Take A Sneak Peek Inside The New Sam Wo

Take A Sneak Peek Inside The New Sam WoPhotos: Geri Koeppel/Hoodline
Geri Koeppel
Published on October 03, 2015

The media got a sneak peek into the new Sam Wo Restaurant (713-715 Clay St.) on Friday afternoon and got to talk with some of the major players who brought it back after a three-year hiatus. The new expected opening date is Oct. 21st.

The menu wasn't ready yet, but we're told it'll sell more than jook and noodles. David Ho, who cooked for 33 years at Sam Wo, will be back at the helm, with daughter Julie Ho—who worked there since the age of nine—managing. David will still make the famous rice noodle rolls in the kitchen by the storefront window.

Julie Ho and son Ethan Chung.

The 49-seat space (with a main floor, upstairs and basement) includes the old marble tabletops and wood stools, but a noodle bowl mural on a red wall at the back adds a contemporary vibe, joining the old to the new. "We want Sam Wo to continue," said Steven Lee of Steven Lee Ventures, who helped re-open the place. "We want to train the new Sam Wo generation."

Sam Wo was an institution for more than 100 years at its previous location, 813 Washington St., which closed in April 2012 due to structural building safety issues and health code violations. "The original building was never really a building," said investor Jonathan Leong. It was a more of a makeshift lean-to with a roof between two other buildings.

Lee, Leong, Rev. Norman Fong of Chinatown Community Development Center and others helped find and secure a new location in the former Anna's Bakery. "They love the community like I do," Fong said. "For me, it was personal." They worked closely with the Nam Ping Association, a community group that owns the building.

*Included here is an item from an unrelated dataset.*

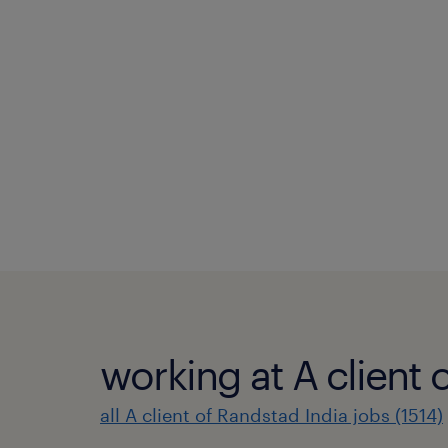
working at A client 
all A client of Randstad India jobs (1514)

Rev. Norman Fong, Jonathan Leong and Steven Lee.

Fong ate there since the 1970s, he said, going in late at night after playing gigs with his band. The old Sam Wo was open until 3am and the new place plans to stay open until 4am to capitalize on the after-hours crowd and add some nightlife to Chinatown, which used to be bustling after dark. It's not a far walk from the nightclubs of Broadway, and Portsmouth Square has plenty of affordable parking late at night.

Not only does Sam Wo have a real building now; it also has a trademark. "We want Sam Wo's name to be national," Lee said. The plan is to sell Sam Wo products like chow mein at grocery stores, so tourists who come and eat it in the city can get a taste back home. "For a lot of people, it was their first taste of Cantonese food," Leong said. The new Sam Wo will also seek a conditional use authorization for a type 41 beer and wine license—something the old Sam Wo never had. And of course, it won't have the notoriously rude waiter Edsel Ford Fong, who passed away in 1984.

Chuck Howe Gee.

Chuck Howe Gee was at the preview to talk about his memories of Fong. "He was nice to the ladies," Gee said. "It's the men that he would throw the insults." He said if someone took too long looking at the menu, Fong would say, "This isn't a library—make up your mind!" He added, "After you get used to it and he doesn't assault you, you feel something is missing."